I’m doing the Learning how to Learn course on Coursera. One of the assignments called for more introspection on one’s learning journey than was allowed for, so I’ll continue here.
Over the years I developed a rather misguided view on learning and personal development. I thought people were more like whiskey – only as good as when and where you’re aged. Once you’re in the bottle, it’s all about the presentation. But we’re more like yogurt. If you maintain the culture well, you can keep growing yogurt forever. Learning doesn’t just stop when you finish school.
My learning trajectory has been mostly coincidental, beginning as an English language learner muddling through at a British international school, passing exams on marginal grades, culminating in university to study Economics when I meant to apply for Finance, in actuality not being that interested in either. I have recently become unemployed from my job somewhere beyond the fringes of the education industry, propagating a new generation of teaching and learning tools to teachers and students.
The irony is clear.
What I’m trying to say, with a blush of shame, is that until now I have taken a rather passive approach to learning, doing so only when it is necessary and by osmosis, absorbing whatever is closest and relevant.

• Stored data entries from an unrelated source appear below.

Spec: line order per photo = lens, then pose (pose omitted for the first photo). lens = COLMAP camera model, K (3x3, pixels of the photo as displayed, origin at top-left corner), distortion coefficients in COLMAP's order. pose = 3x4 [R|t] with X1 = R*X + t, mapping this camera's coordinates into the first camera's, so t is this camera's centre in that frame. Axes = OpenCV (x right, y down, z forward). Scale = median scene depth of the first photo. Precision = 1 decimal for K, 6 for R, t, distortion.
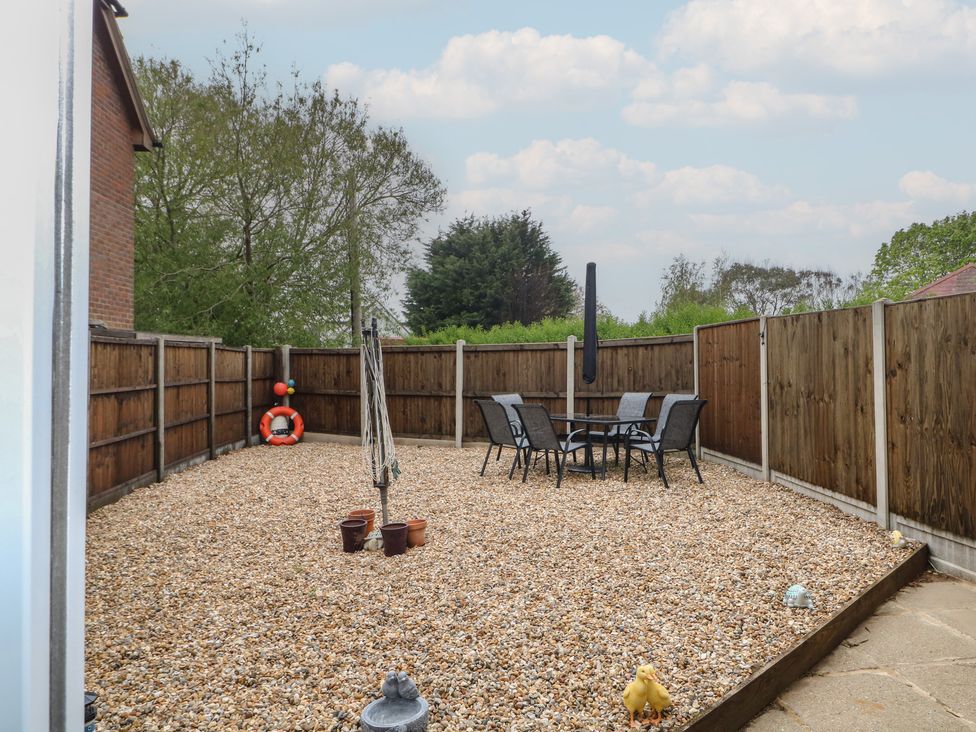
lens RADIAL K [[673.0, 0, 506.5], [0, 673.0, 350.5], [0, 0, 1]] dist [0.006846, 0.000586]
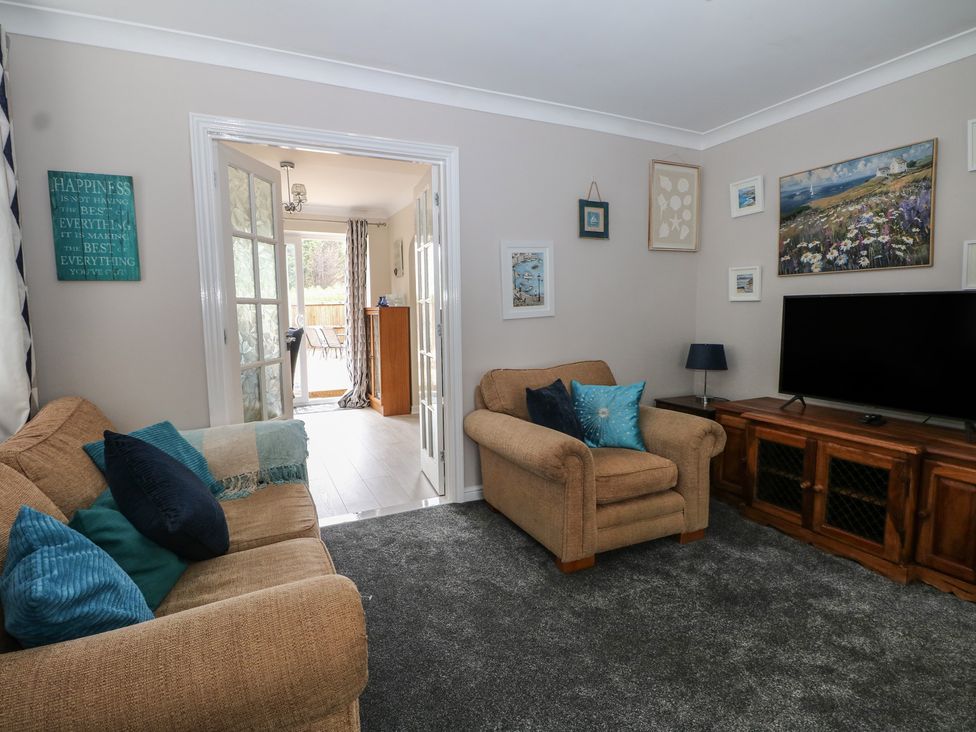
lens RADIAL K [[511.4, 0, 488.0], [0, 511.4, 366.0], [0, 0, 1]] dist [-0.000101, -0.015160]
pose [[0.943378, -0.036274, 0.329732, -0.022463], [-0.005321, 0.992221, 0.124379, -0.012167], [-0.331678, -0.119091, 0.935846, -0.616346]]
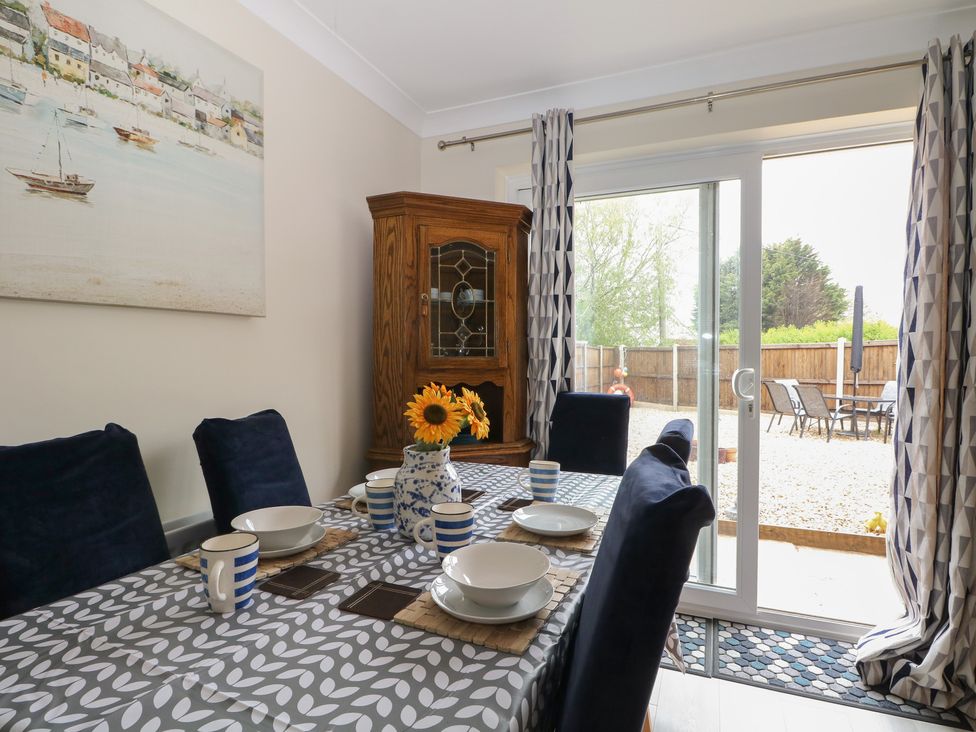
lens RADIAL K [[511.4, 0, 488.0], [0, 511.4, 366.0], [0, 0, 1]] dist [-0.000101, -0.015160]
pose [[0.871829, 0.016187, -0.489543, -0.019492], [0.001897, 0.999335, 0.036421, -0.003910], [0.489807, -0.032681, 0.871218, -0.225843]]
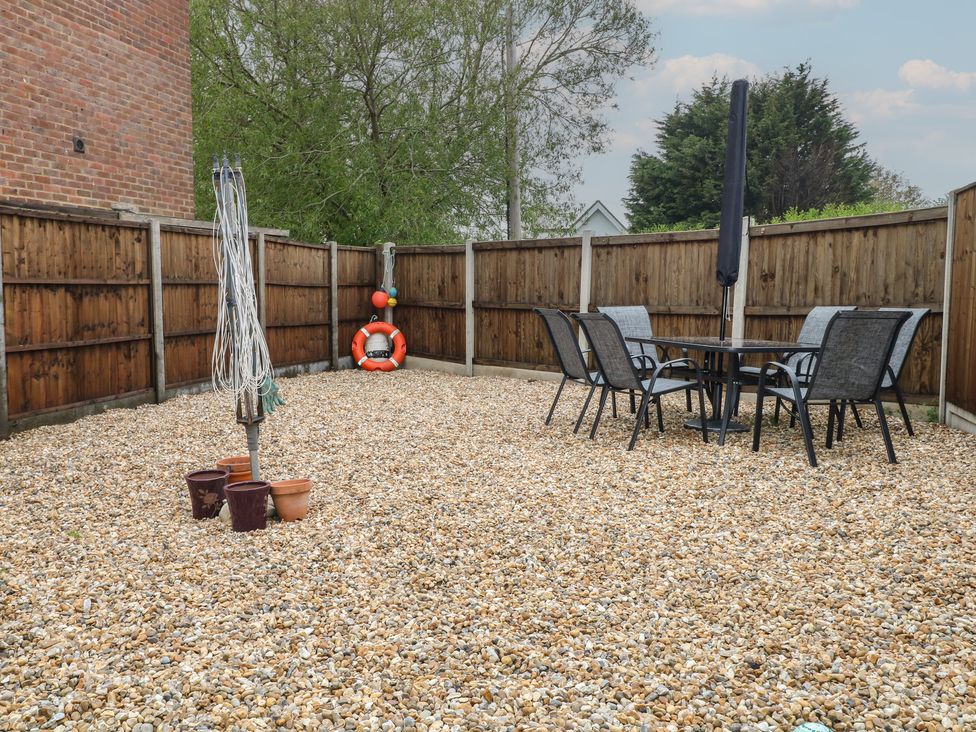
lens RADIAL K [[824.8, 0, 503.9], [0, 824.8, 363.0], [0, 0, 1]] dist [0.011950, 0.001152]
pose [[0.936097, 0.043579, -0.349033, 0.156303], [-0.005880, 0.994095, 0.108352, 0.030706], [0.351694, -0.099376, 0.930825, 0.185796]]
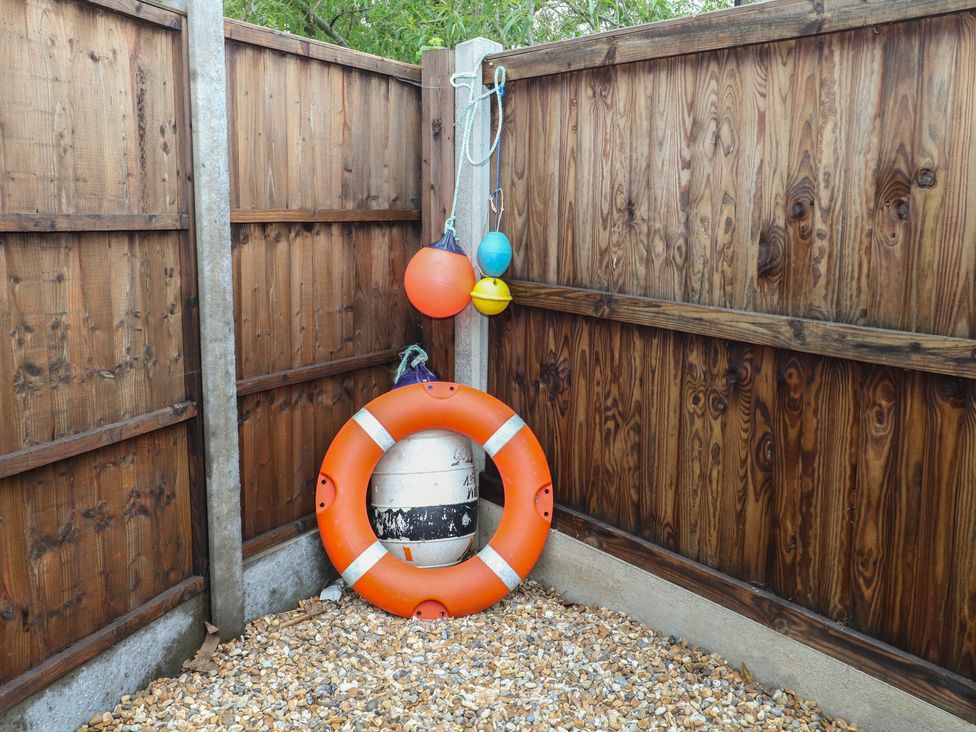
lens RADIAL K [[824.8, 0, 503.9], [0, 824.8, 363.0], [0, 0, 1]] dist [0.011950, 0.001152]
pose [[0.919353, 0.084994, -0.384144, -0.272347], [-0.010323, 0.981262, 0.192404, 0.041558], [0.393299, -0.172921, 0.903003, 0.942252]]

Due in part to exogenous circumstance but mostly out of my own neglect, I have overlooked or squandered most opportunities over the years. My career has yet to take off, and I am far more ignorant and far less skill than I admit to be.
Some people need to hit rock bottom before the admit there’s a problem. I’ve been crawling at the bottom for years. Step One: Admission. Step Two: Rectification.
I have two broad learning goals to accomplish in the imminent future (say 12 to 18 months). First to become literate in the subjects in which I hold a passive interest – psychology, for self-interpretation; philosophy, for consolation; design, for communication. Second, to become proficient in skills areas that will help me become more effective in the workplace: Project Management, because everything is a project nowadays; Accounting & Finance, because I want to understand annual reports; Communications, because nobody works alone.
What concerns me is a proclivity to go through cycles of intense, passionate focus followed by prolonged periods of paralysis. It also coincides with my mental state. Even those moments of focus are charred by very short attention span – I often struggle to concentrate for more than twenty minutes at a time, making it hard to grasp and absorb concepts and ideas. This was a particularly bad one in school – had to whip myself with a belt to stay on tuned in. And no, that didn’t help.
The structure of Coursera is already helpful in overcoming the first problem – courses are divided into weeks of material and I am able to research ahead of time the structure of a programme to plan ahead, instead of diving in blind and burning out quickly. As for the second, I’m theorizing that that rather than fighting how my brain works, it may be possible to actually take advantage of how it works both in the approach to learning as well as structuring the content. Rather than getting frustrated, when concentration wanes I can naturally shift to a diffused mode of thinking: get a coffee, drink tea, think in the big picture about how the subject matter relates to real life.
Since my brain in bursts, it may be possible to chunk the subject knowledge into tolerable ‘bites’ – concluding each bite at the end of every 15-20 minutes, and allot some ‘bites’ for review and revision.
Herein lies my best hope for digital learning technologies – the ability to adapt to individual learning needs and styles. Born today I’d most likely have been diagnosed with a learning disorder, but really this is just how my brain works. Your brain probably works differently. The ability to diagnose ones learning style, pace and suggest content accordingly, and devise individualized learning strategies is a power we’ve never had before.
I’m going to revisit this topic in my more lucid states.